Melanie Joy's "Strategic Action for Animals" covers a range of issues in the animal rights movement from starting an organization to crafting a mission to creating awareness around psychological warning signs in individual and group dynamics.

The book makes an admirable attempt at synthesizing a vast array of topics but ultimately the reader is left with the feeling that the book is taking on too much, with not enough attention devoted to each issue it raises.

At times the book's focus is either too narrow or tangential for new activists, and its details are too broad and shallow for the experienced. Also, the book is ultimately too short to use as a solid reference point, though parts of it could potentially serve as a blueprint for a larger book about animal activism.

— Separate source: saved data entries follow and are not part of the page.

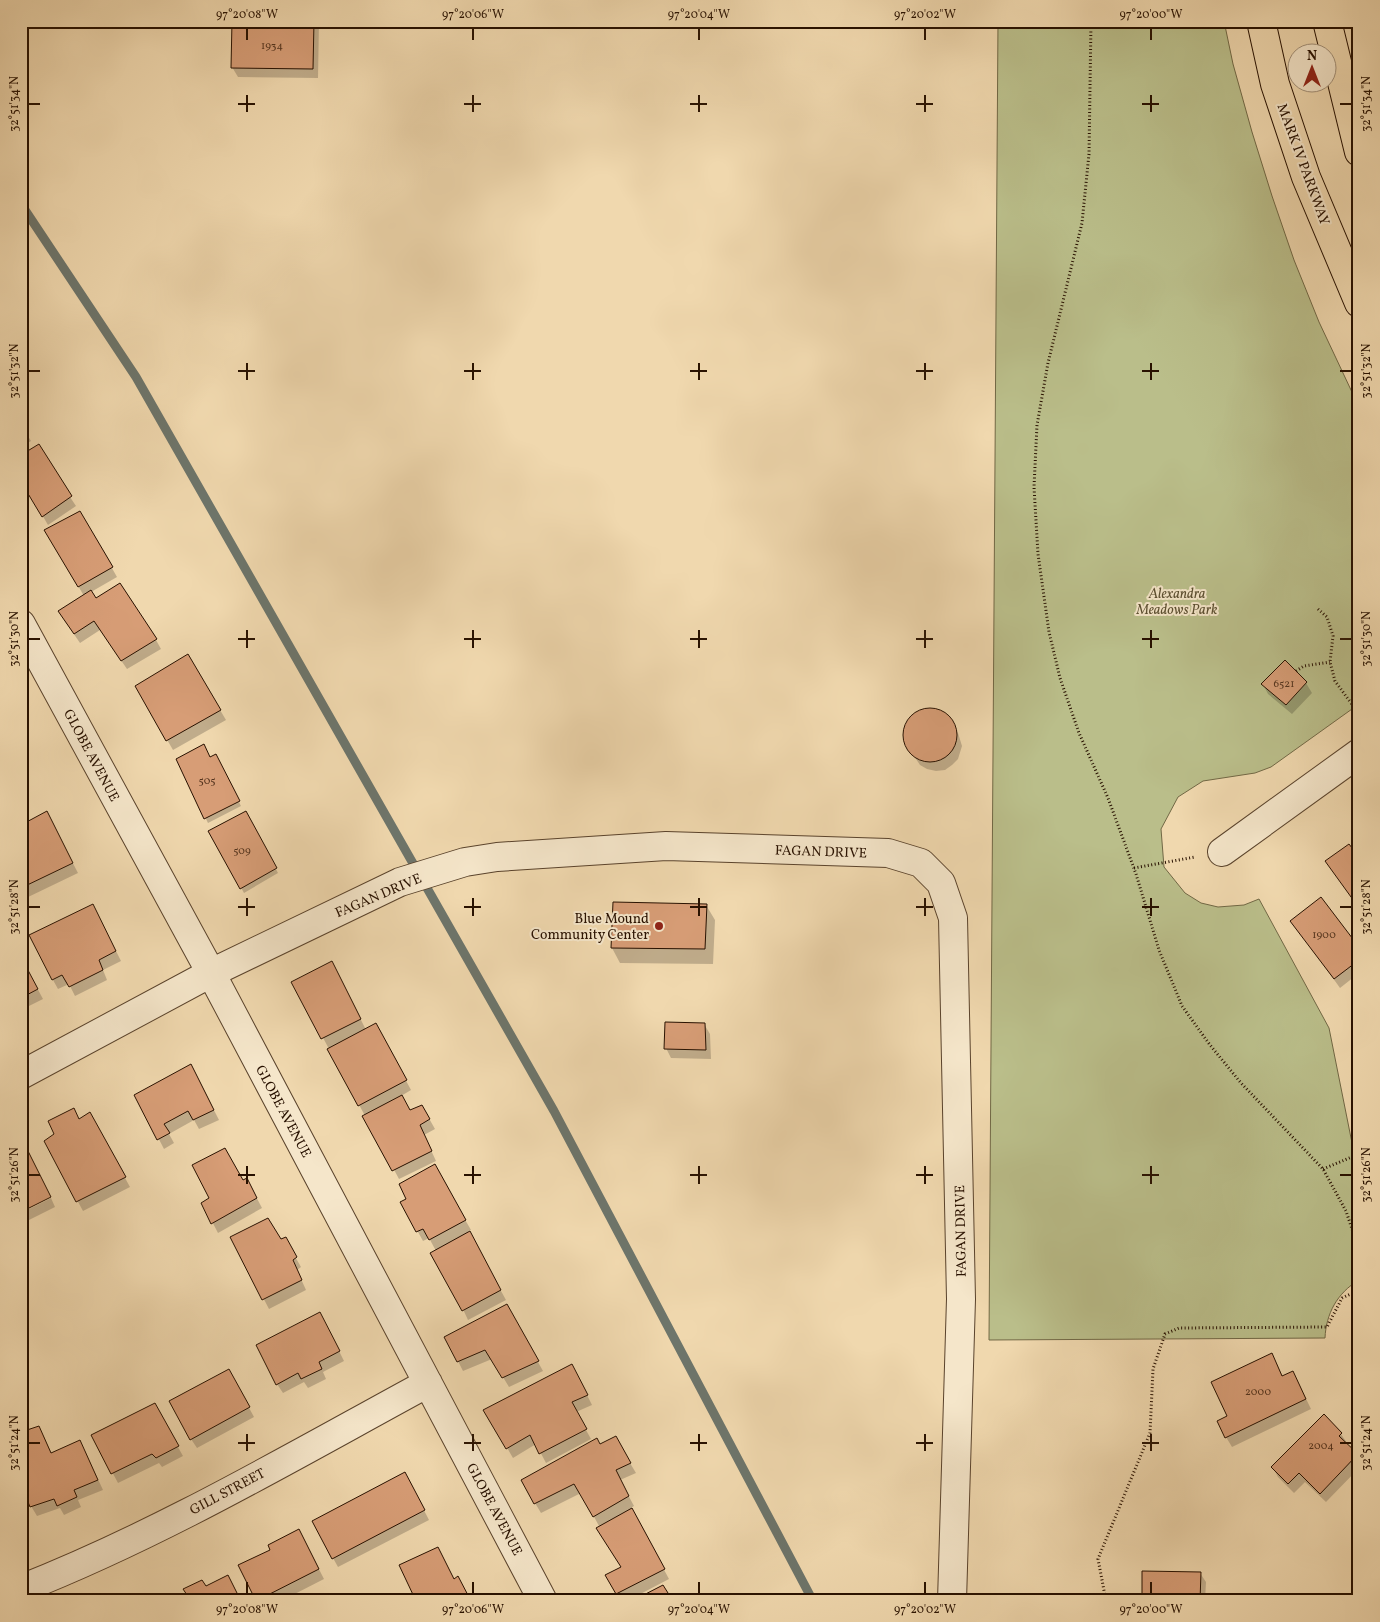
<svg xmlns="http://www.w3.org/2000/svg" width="1380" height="1622" viewBox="0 0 1380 1622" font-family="Vollkorn,serif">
  <rect width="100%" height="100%" fill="#f0d8ae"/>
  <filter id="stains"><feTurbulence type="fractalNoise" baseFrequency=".004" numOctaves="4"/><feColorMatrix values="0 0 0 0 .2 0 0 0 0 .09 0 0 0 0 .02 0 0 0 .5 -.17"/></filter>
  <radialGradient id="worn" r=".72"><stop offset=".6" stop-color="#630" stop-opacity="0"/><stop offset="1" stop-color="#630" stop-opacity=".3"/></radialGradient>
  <path fill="#babe8a" stroke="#716845" d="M998,21H1224L1233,64L1252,132L1272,196L1294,260L1319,322L1359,407V704L1271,767L1255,773L1203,781L1178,797L1161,829L1164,867L1185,893L1201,903L1218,907L1244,905L1259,899L1329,1028L1359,1178V1280C1337,1293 1326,1314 1325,1338L989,1340Z"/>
  <path fill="#0003" d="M233,21H319L318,78L238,77L232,67Z
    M21,425L31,441L21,447Z
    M21,456L70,497L76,506L48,525L31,496H24L21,492Z
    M80,512L117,577L91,592L96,600L156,640L161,649L127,669L100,630L80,643L65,621L84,596L46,531Z
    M188,656L226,720L173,750L136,686Z
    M1285,662L1306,683L1312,693L1292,714L1268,694L1263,684Z
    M930,710L939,711L947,716L958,733L962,746L958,759L952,765L945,770L936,771L927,769L920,765L906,744L905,735L908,722L914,715L922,711Z
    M215,755L241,806L208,823L177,759L210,758Z
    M21,785L29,801L21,805Z
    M246,812L278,873L244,893L210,832Z
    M52,823L78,873L24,899L21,895V867L30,863Z
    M614,903L706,905L715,920L713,964L620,963L612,948Z
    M98,915L121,961L103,970L107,980L75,996L69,984L58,989L53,980Z
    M1292,921L1359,949V973L1340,988Z
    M21,958L43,999L21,1010Z
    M337,972L366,1030L381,1034L411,1090L401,1096L410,1112L422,1106L435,1129L424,1135L436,1161L399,1179L293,982Z
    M704,1024L710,1034L711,1059L671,1058L666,1048Z
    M196,1075L219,1120L199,1129L194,1120L169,1134L174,1143L164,1149L136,1095Z
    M90,1114L130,1187L83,1211L45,1141Z
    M434,1166L471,1230L468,1231L506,1300L468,1320L436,1251L429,1238L423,1241L402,1203L408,1199Z
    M242,1182L252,1189L262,1208L218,1233L203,1204Z
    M51,1198L55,1207L21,1224V1213Z
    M232,1238L280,1241L285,1239L301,1267L297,1270L306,1290L269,1309Z
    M506,1305L543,1371L509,1387L492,1359L463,1371L458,1361Z
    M325,1323L344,1361L323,1372L326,1379L308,1388L304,1382L283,1393L277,1384Z
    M1277,1364L1283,1377L1293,1372L1311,1409L1232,1447L1226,1437L1228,1417Z
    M577,1375L592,1405L576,1412L591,1439L546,1463L536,1444L513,1458L485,1410Z
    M234,1380L254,1417L197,1448L191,1439Z
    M154,1405L183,1456L162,1467L159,1463L118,1483L93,1436Z
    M1341,1434L1347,1443L1345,1444L1359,1459V1468L1326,1502L1305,1482L1294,1493L1278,1477L1273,1468Z
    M44,1437L52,1454L85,1451L103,1490L78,1500L81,1507L64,1515L60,1508L37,1516L31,1506Z
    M615,1438L636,1473L620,1480L634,1506L631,1508L669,1579L627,1601H621L607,1576L622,1568L581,1493L541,1513L522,1481Z
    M410,1483L429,1520L338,1567L333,1558Z
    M21,1513L28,1532L21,1535Z
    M304,1540L324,1579L281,1601H257L239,1566Z
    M1200,1573L1206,1582L1205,1601H1143Z"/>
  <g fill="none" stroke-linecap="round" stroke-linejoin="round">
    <path stroke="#6d756b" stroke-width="9" d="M21,204L136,377L554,1111L813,1601"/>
  </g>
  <path fill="#d79d76" stroke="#281100" d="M232,21H314L313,69L231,68Z
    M39,444L72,496L42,517L24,487H21V455Z
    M80,511L113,567L78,587L44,530Z
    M120,583L157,639L121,661L94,621L74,634L58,611L91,590L96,598Z
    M188,654L221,710L166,741L135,686Z
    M1285,660L1307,682L1286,705L1261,684Z
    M903 735a27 27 0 1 1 54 0a27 27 0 1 1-54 0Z
    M204,744L210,757L216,754L240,801L204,819L176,759Z
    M47,811L73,863L21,888V866L28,862L21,848V825Z
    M246,811L277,868L240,889L208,831Z
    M1349,844L1359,857V908L1325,861Z
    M1321,897L1359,947V960L1334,979L1290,921Z
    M613,902L707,904L705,949L611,948Z
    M93,904L116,951L99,960L103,970L69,987L62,975L52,980L29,935Z
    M21,957L38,989L21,998Z
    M332,961L361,1019L321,1039L291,982Z
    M665,1022L705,1023L706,1050L664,1049Z
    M376,1023L407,1080L358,1106L327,1049Z
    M191,1064L214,1110L193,1120L188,1111L164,1124L170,1133L157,1140L134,1095Z
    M402,1095L410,1110L422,1105L430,1119L420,1125L432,1151L392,1171L362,1116Z
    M74,1108L79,1119L90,1112L126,1177L76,1202L44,1141L54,1134L48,1121Z
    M225,1148L243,1180L247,1178L257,1198L211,1224L201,1203L209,1198L192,1165Z
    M27,1149L51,1197L21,1212V1152Z
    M435,1164L466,1220L429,1240L423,1229L416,1232L400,1202L406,1199L399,1184Z
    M268,1218L281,1239L286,1237L297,1257L293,1260L302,1280L262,1300L230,1237Z
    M470,1231L501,1290L462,1311L430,1253Z
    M507,1304L539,1361L502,1378L485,1350L457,1362L444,1337Z
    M320,1312L340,1351L319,1362L322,1369L301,1379L298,1373L276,1385L256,1345Z
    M1272,1353L1282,1376L1293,1371L1306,1399L1225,1438L1217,1421L1227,1416L1211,1382Z
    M572,1364L588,1395L572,1402L587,1429L539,1454L530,1435L506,1449L483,1410Z
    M229,1369L250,1407L190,1440L169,1401Z
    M155,1403L179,1446L156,1458L152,1454L111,1474L91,1435Z
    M1324,1414L1342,1433L1339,1436L1358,1454L1320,1494L1299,1473L1288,1484L1271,1467Z
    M39,1426L51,1453L80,1440L98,1480L74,1490L77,1497L57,1506L54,1499L30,1507L21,1484V1432Z
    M616,1436L631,1463L616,1470L629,1496L593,1517L574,1484L534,1504L521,1480L597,1438L600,1444Z
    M405,1472L425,1510L332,1559L312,1521Z
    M632,1508L665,1569L616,1594L605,1575L621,1567L596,1528Z
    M299,1529L319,1569L256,1601L238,1565L270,1550L268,1545Z
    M438,1547L454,1579L458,1576L471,1601H416L399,1565Z
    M1142,1571L1201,1572L1200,1601H1142Z
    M228,1575L241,1601H176L187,1595L183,1589L202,1580L206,1586Z
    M663,1585L673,1601H632Z"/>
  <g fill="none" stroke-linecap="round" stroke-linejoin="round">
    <g stroke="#5a432c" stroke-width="30">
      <path id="minor" d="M21,624L211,973L543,1601
        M1222,852L1359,753
        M21,1075L211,973L400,882L465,862L497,857L666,846L888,853L921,863L941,883L953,918L961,1299L952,1601
        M21,1589C163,1533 295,1455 428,1383"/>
    </g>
    <g stroke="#281100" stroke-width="30">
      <path id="major" d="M1261,21L1275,84L1306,177L1359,303
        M1327,21L1359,152"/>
    </g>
    <path stroke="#281100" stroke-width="3" stroke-dasharray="1 2.5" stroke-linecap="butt" d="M1091,21L1089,154L1082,223L1048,363L1037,425L1034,487L1038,554L1049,632L1060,678L1079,733L1108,798L1136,874L1159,950L1182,1006L1210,1045L1241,1083L1323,1169L1346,1211L1359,1250
      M1318,609L1327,617L1333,636L1330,662L1335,681L1359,714
      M1296,671L1304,666L1330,662
      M1134,868L1195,857
      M1323,1169L1359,1154
      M1106,1601L1098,1559L1150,1433L1153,1369L1165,1334L1179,1328L1327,1327L1342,1298L1359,1290"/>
    <use href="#minor" stroke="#f5e6ca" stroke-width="28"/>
    <use href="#major" stroke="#f0d8ae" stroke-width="28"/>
  </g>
  <path fill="none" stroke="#281100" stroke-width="2" d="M247,28V40M473,28V40M699,28V40M925,28V40M1151,28V40M247,95V112M473,95V112M699,95V112M925,95V112M1151,95V112M28,104H40M238,104H255M464,104H481M690,104H707M916,104H933M1142,104H1159M1340,104H1352M247,363V380M473,363V380M699,363V380M925,363V380M1151,363V380M28,371H40M238,371H255M464,371H481M690,371H707M916,371H933M1142,371H1159M1340,371H1352M247,630V648M473,630V648M699,630V648M925,630V648M1151,630V648M28,639H40M238,639H255M464,639H481M690,639H707M916,639H933M1142,639H1159M1340,639H1352M247,898V916M473,898V916M699,898V916M925,898V916M1151,898V916M28,907H40M238,907H255M464,907H481M690,907H707M916,907H933M1142,907H1159M1340,907H1352M247,1166V1184M473,1166V1184M699,1166V1184M925,1166V1184M1151,1166V1184M28,1175H40M238,1175H255M464,1175H481M690,1175H707M916,1175H933M1142,1175H1159M1340,1175H1352M247,1434V1451M473,1434V1451M699,1434V1451M925,1434V1451M1151,1434V1451M28,1443H40M238,1443H255M464,1443H481M690,1443H707M916,1443H933M1142,1443H1159M1340,1443H1352M247,1582V1594M473,1582V1594M699,1582V1594M925,1582V1594M1151,1582V1594"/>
  <circle fill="#8f2418" stroke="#f5e6ca" stroke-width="2" cx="659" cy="926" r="5"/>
  <g text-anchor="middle" stroke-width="4" stroke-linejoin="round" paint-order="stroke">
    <g font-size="11" fill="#54341e">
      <text x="272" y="49">1934</text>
      <text x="1284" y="687">6521</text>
      <text x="207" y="784">505</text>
      <text x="242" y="854">509</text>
      <text x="1324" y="938">1900</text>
      <text x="1258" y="1395">2000</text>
      <text x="1321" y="1449">2004</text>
    </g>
    <g font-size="14" fill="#281100" stroke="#f5e6ca">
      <text transform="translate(1304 164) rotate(70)" y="5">MARK IV PARKWAY</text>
      <text transform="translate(92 755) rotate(62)" y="5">GLOBE AVENUE</text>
      <text transform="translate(821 851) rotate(2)" y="5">FAGAN DRIVE</text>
      <text transform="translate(378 895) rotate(-23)" y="5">FAGAN DRIVE</text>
      <text transform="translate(284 1111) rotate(62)" y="5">GLOBE AVENUE</text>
      <text transform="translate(960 1231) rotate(-91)" y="5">FAGAN DRIVE</text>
      <text transform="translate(227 1491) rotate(-28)" y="5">GILL STREET</text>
      <text transform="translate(495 1509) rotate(62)" y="5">GLOBE AVENUE</text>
    </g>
    <g font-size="14" font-style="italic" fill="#5b4e30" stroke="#f5e6ca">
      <text x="1177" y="598">Alexandra<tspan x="1177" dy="16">Meadows Park</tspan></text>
    </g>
    <g font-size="14" fill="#281100" stroke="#f5e6ca" text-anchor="end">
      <text x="649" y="923">Blue Mound<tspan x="649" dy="16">Community Center</tspan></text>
    </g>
  </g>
  <rect width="1380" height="1622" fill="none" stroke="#f0d8ae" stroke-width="55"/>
  <g transform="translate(1312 68)"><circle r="24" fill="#f5e6ca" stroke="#a39179"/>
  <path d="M0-4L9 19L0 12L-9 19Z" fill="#8f2418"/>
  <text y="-8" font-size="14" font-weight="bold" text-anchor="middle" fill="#281100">N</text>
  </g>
  <rect x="28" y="28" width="1324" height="1566" fill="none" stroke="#281100" stroke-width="2"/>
  <g font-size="12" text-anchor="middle" fill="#281100">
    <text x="247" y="18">97°20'08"W</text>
    <text x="473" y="18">97°20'06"W</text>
    <text x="699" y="18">97°20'04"W</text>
    <text x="925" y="18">97°20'02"W</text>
    <text x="1151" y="18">97°20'00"W</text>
    <text transform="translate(14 104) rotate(-90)" y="4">32°51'34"N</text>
    <text transform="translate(1366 104) rotate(-90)" y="4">32°51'34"N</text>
    <text transform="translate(14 371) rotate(-90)" y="4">32°51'32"N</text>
    <text transform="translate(1366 371) rotate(-90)" y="4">32°51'32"N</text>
    <text transform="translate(14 639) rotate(-90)" y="4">32°51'30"N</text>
    <text transform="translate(1366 639) rotate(-90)" y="4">32°51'30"N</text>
    <text transform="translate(14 907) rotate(-90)" y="4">32°51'28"N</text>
    <text transform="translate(1366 907) rotate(-90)" y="4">32°51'28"N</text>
    <text transform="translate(14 1175) rotate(-90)" y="4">32°51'26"N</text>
    <text transform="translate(1366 1175) rotate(-90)" y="4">32°51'26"N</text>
    <text transform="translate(14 1443) rotate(-90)" y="4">32°51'24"N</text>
    <text transform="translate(1366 1443) rotate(-90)" y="4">32°51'24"N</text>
    <text x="247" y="1613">97°20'08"W</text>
    <text x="473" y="1613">97°20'06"W</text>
    <text x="699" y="1613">97°20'04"W</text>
    <text x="925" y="1613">97°20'02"W</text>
    <text x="1151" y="1613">97°20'00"W</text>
  </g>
  <rect width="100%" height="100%" filter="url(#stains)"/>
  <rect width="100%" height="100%" fill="url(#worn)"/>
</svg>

Strategic Action for Animals provides only some useful insight and information about how to build campaigns or organizations, or how to effectively communicate animal-related issues, taking into account the psychology of meat-eaters; however, much of this information is presented at a 30,000 foot altitude, and serves only as an executive summary, rather than a full analysis. Also, it would have been welcome for the book to offer more of the critical nuts and bolts details of running an organization or creating campaigns, and at least two chapters read more as abstract psychological tracts than useful activist information.

One gets the notion that Joy's psychology background dominates her animal activism background and she is writing about what she knows best, rather than what the reader is expecting to learn. As such, the title of this book is somewhat misleading, as its overall focus is geared toward the psychology of group dynamics and how to keep individuals and organizations healthy and stable in the long-run.

And while some of the psychological information about organizational structures and problematic behaviors she provides is definitely useful for activists of any cause, it is not properly integrated into the book. For example, Joy's research into the defense mechanisms that meat-eaters employ to avoid guilt is fascinating, but would be more effectively absorbed for the reader if she tied that research to how to create successful campaigns. Instead, the two subjects, which are intimately intertwined, are divorced from each other, and both come across as abstract, vague and unhelpful.

While Joy does reference two different, highly-focused campaigns on occasion (one to ban cat vivisection, and another to ban greyhound racing), she does so sparingly, robbing the reader and activist of a more thorough grounding in the pitfalls and potentials of direct activism. Deep analysis of at least three or four different campaigns, waged by organizations with different goals and different styles (such as PETA and HSUS), would improve the book considerably.

Ultimately Strategic Action for Animals, while written with good intentions, is too vague and short to be an effective introduction for new activists or old. However, it does have some interesting points and sections which could help groups interested in how to create effective psychological campaigns.